Yesterday’s revelation that live-blogging the courtroom proceedings was no bueno means your daily updates will be a lot less frequent than hoped. I’m considering still taking notes in live-blog fashion, but posting them en masse at the close of the trial each evening. That way you get the timeline of events and major developments as they unfolded, but I don’t break any rules and get myself thrown out of court.
After the 3 p.m. recess yesterday, the attorneys met with the judge in chambers to discuss the remainder of objections to items of evidence. I’m about to head to the courthouse for today’s activities, which include jury selection. Follow the jump for a few more nuggets from Monday that I didn’t have a chance to post.
The defense wanted to exclude use of Father Stephen Swann’s employment contract, which included his salary. ESD said “there was no question who the headmaster of the school was” and therefore showing the contract was unnecessary. The family’s attorneys countered that, as the head of a stated charity or 501 (c) 3 organization, the salary of the top employee was relevant. Judge D’Metria Benson ruled the contract would be allowed as evidence, but only in part. While Swann’s job description and responsibility would be made known to the jury, his salary will be omitted.
Another contentious item of evidence was the ESD credit card statement for J. Nathan Campbell. The plaintiffs argued that as the school had issued the card, its purchases should have been scrutinized more heavily. Brent Walker referenced beer and hotel room charges that he said were improper, and, in the case of the latter, were used to perpetrate sexual assault of Jane Doe II.
“It goes to show ESD doesn’t monitor its teachers and ignores red flags,” Walker said.
Benson ruled the credit card statement would be allowed as evidence.
I don’t have any of the plaintiff’s objections to ESD’s evidence, as those discussions took place behind closed doors.
UPDATE 4:30 p.m.
As I had to file a story for our print edition, I took a three-hour absence from court today while they were selecting the jury. When I returned to catch the end of the day’s proceedings, I found the courtroom empty save for interns and Benson, who told me the trial would resume tomorrow.
Side notes: I still have to cover the rest of the goings-on in Preston Hollow, so there will be gaps from time to time in my courtroom coverage. I left a message about blogging during recesses with the court clerk, so we’ll see where that goes. I’m totally with everyone who says I have a right to report what happens in open court. The thing is, a judge has a lot of leeway on what she allows in her own court, and I’m trying to stay out of jail so I’m a tad on the cautious side after being threatened with imprisonment this a.m.

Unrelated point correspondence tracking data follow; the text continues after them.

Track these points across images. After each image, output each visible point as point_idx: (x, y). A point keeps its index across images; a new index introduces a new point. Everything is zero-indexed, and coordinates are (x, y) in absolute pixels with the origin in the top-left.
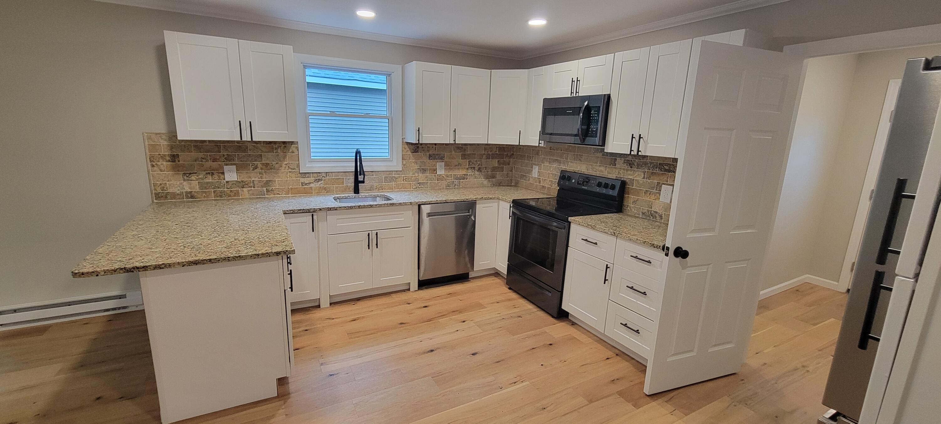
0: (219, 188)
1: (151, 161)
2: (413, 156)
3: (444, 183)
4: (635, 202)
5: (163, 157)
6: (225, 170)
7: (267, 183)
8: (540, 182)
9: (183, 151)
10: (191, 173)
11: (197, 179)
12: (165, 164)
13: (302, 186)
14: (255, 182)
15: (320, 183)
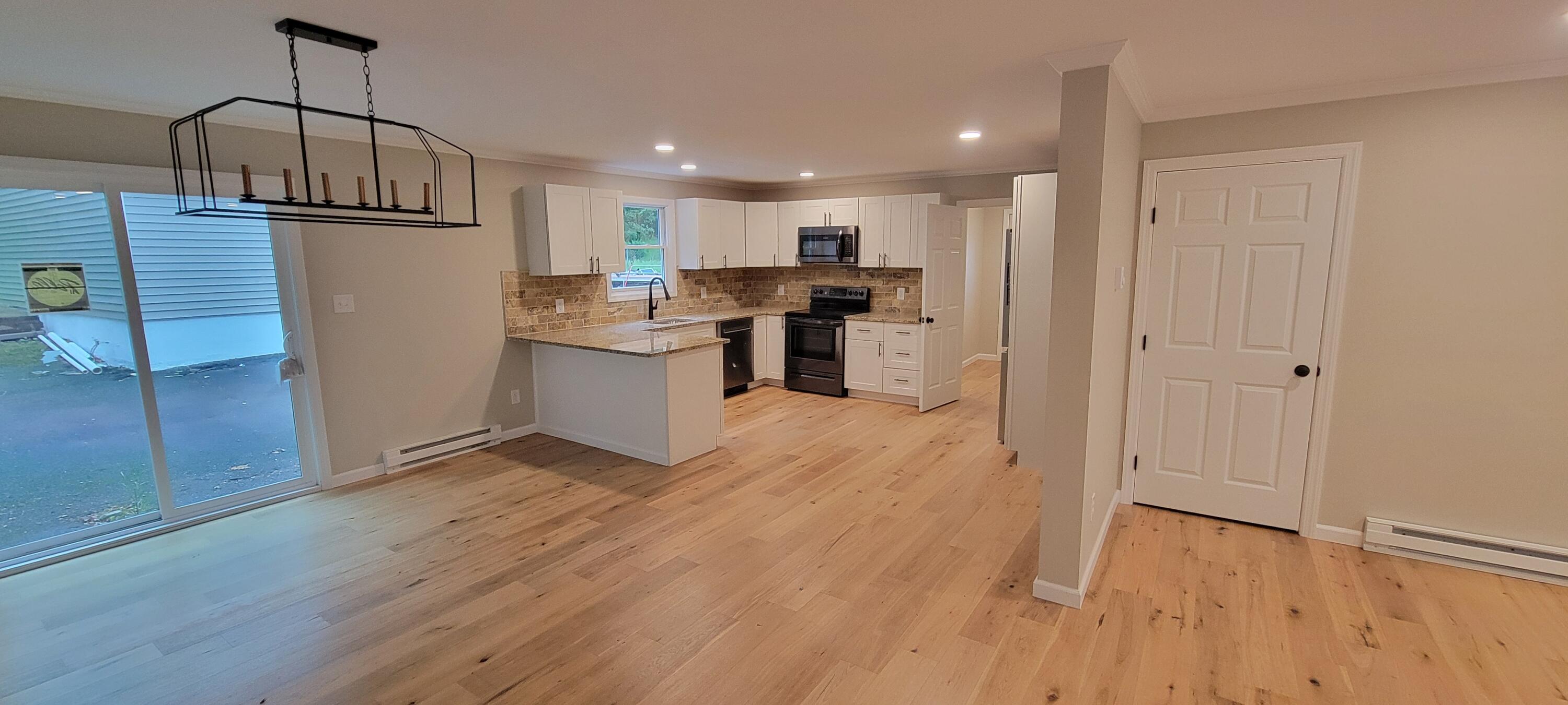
0: (552, 320)
1: (506, 298)
2: (685, 282)
3: (706, 307)
4: (878, 303)
5: (514, 294)
6: (556, 303)
7: (585, 314)
8: (787, 299)
9: (528, 287)
10: (533, 308)
11: (537, 313)
12: (515, 300)
13: (609, 315)
14: (577, 314)
15: (621, 311)
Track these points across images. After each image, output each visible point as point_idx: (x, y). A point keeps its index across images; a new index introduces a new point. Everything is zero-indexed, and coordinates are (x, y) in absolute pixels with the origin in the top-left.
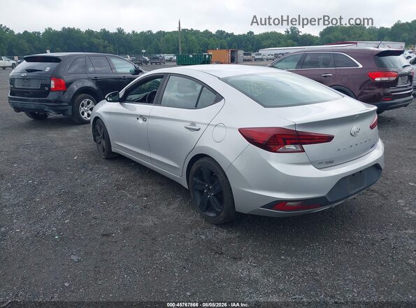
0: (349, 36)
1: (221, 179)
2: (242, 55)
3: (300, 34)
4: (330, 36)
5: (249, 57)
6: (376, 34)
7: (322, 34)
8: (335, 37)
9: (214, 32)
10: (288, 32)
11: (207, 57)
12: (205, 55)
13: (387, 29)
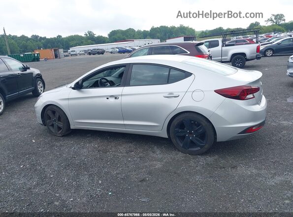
0: (127, 36)
1: (204, 124)
2: (63, 53)
3: (95, 36)
4: (115, 37)
5: (66, 54)
6: (142, 35)
7: (109, 35)
8: (119, 38)
9: (29, 37)
10: (86, 35)
11: (36, 55)
12: (34, 54)
13: (147, 31)
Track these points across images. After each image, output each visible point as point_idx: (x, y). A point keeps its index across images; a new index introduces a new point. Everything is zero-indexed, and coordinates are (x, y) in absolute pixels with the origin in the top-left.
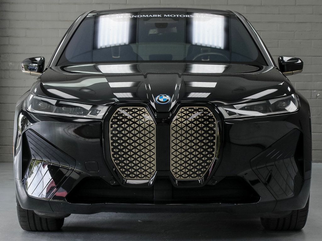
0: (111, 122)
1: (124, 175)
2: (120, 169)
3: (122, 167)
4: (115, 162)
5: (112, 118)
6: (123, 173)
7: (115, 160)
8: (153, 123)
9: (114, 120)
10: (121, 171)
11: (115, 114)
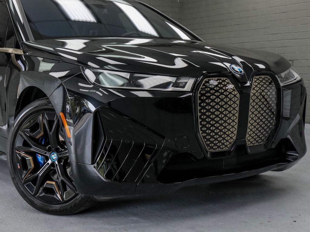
0: (199, 94)
1: (208, 148)
2: (205, 142)
3: (208, 140)
4: (202, 136)
5: (200, 89)
6: (208, 145)
7: (202, 133)
8: (237, 94)
9: (202, 92)
10: (206, 144)
11: (203, 86)
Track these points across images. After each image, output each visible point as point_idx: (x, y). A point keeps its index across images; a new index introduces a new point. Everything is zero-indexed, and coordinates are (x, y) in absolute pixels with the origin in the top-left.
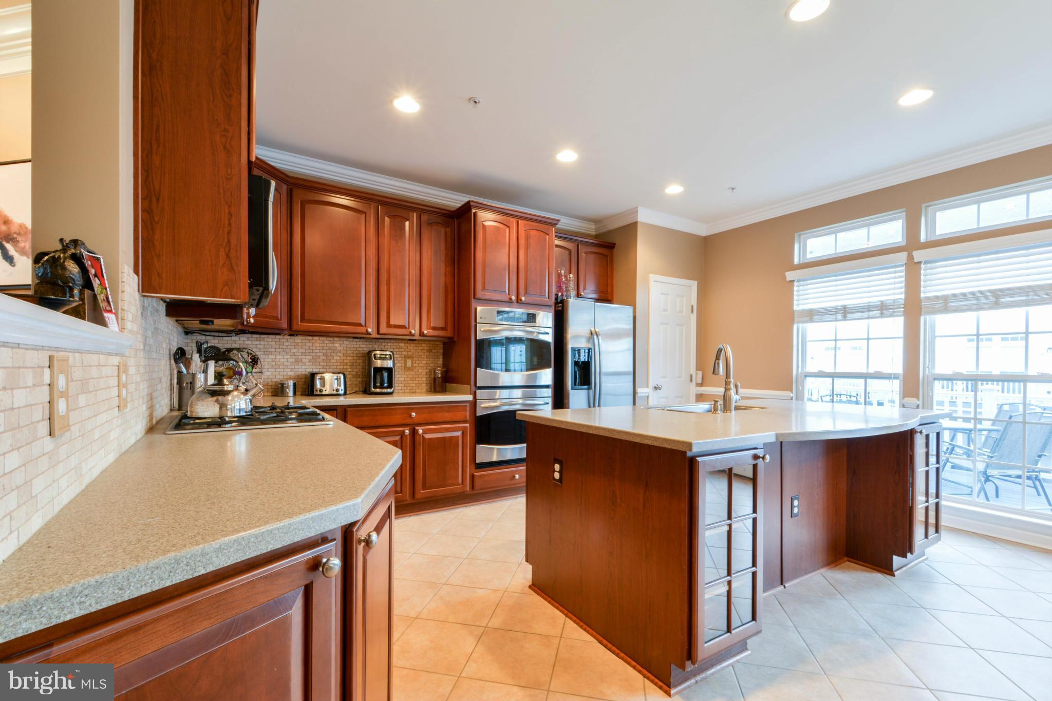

At any rate, here are my notes from the (very brief) open session of court today. We’re offering all this reportage to subscribers and non-subscribers alike, just promise you’ll chip in for bail money. Deal?
8:55 a.m. There are four bailiffs outside Benson’s court. One is collecting cell phones, and another tells me if I “do anything I’m not supposed to do” she’ll personally take me to jail. I spent the next five minutes attempting to memorize Dan’s cell phone number before scrawling it on my hand.
9:35 a.m. Sen. Royce West and Chrysta Castañeda for ESD and Charla Aldous and Brent Walker for the Does are all MIA, as is Judge Benson. Word in the peanut gallery is they are in chambers, but no one knows for sure.
10 a.m. Benson is holding other civil cases in her chambers, no reference made to ESD lawsuit at all by clerk announcing cases.
10:30 a.m. Court goes into open session but microphones appear to be turned off or down. It’s nearly impossible to hear what is being said. Compounding this auditory difficulty, all spectators are required to sit in the last two rows of the courtroom in preparation for jury selection. I can barely hear Castañeda ask for a motion of continuance, which Walker objects to on the grounds of timeliness. Benson denies the motion.
10:40 a.m. The possibility of Sarah Campbell (ex-wife of the alleged assaulter J. Nathan Campbell) being deposed is brought up, presumably by Castañeda (again, auditory difficulties made attribution of this part murky). Walker objects, saying when they wanted to depose her, ESD blocked it under “spousal exclusion,” which prevents married people from testifying against each other.
“I get the sense there’s a game going on here,” Walker said.
Castañeda disagrees, saying that, “ESD did not block of the deposition of Sarah Campbell in the fall. ESD sought the deposition of Sarah Campbell.”
Either way, a “Quash” is granted. Sarah Campbell will not be deposed.
10:55 a.m. ESD files its motion for continuance as Exhibit No. 1, and the quash of Sarah Campbell’s deposition as Exhibit No. 2. Walker does not object.
11:10 a.m. Benson pulls the microphone close to make an announcement about jury forms, proving she is aware of the use, range, and properties of a microphone.
11:12 a.m. Mysterious drilling sound rings out multiple times in court. Benson goes to investigate. Karma, anyone?
11:30 a.m. The jury pool enters the court, 50 people in all with 28 men and 22 women. Benson announces that the trial is expected to run four to six weeks, which eliminates about half of the pool.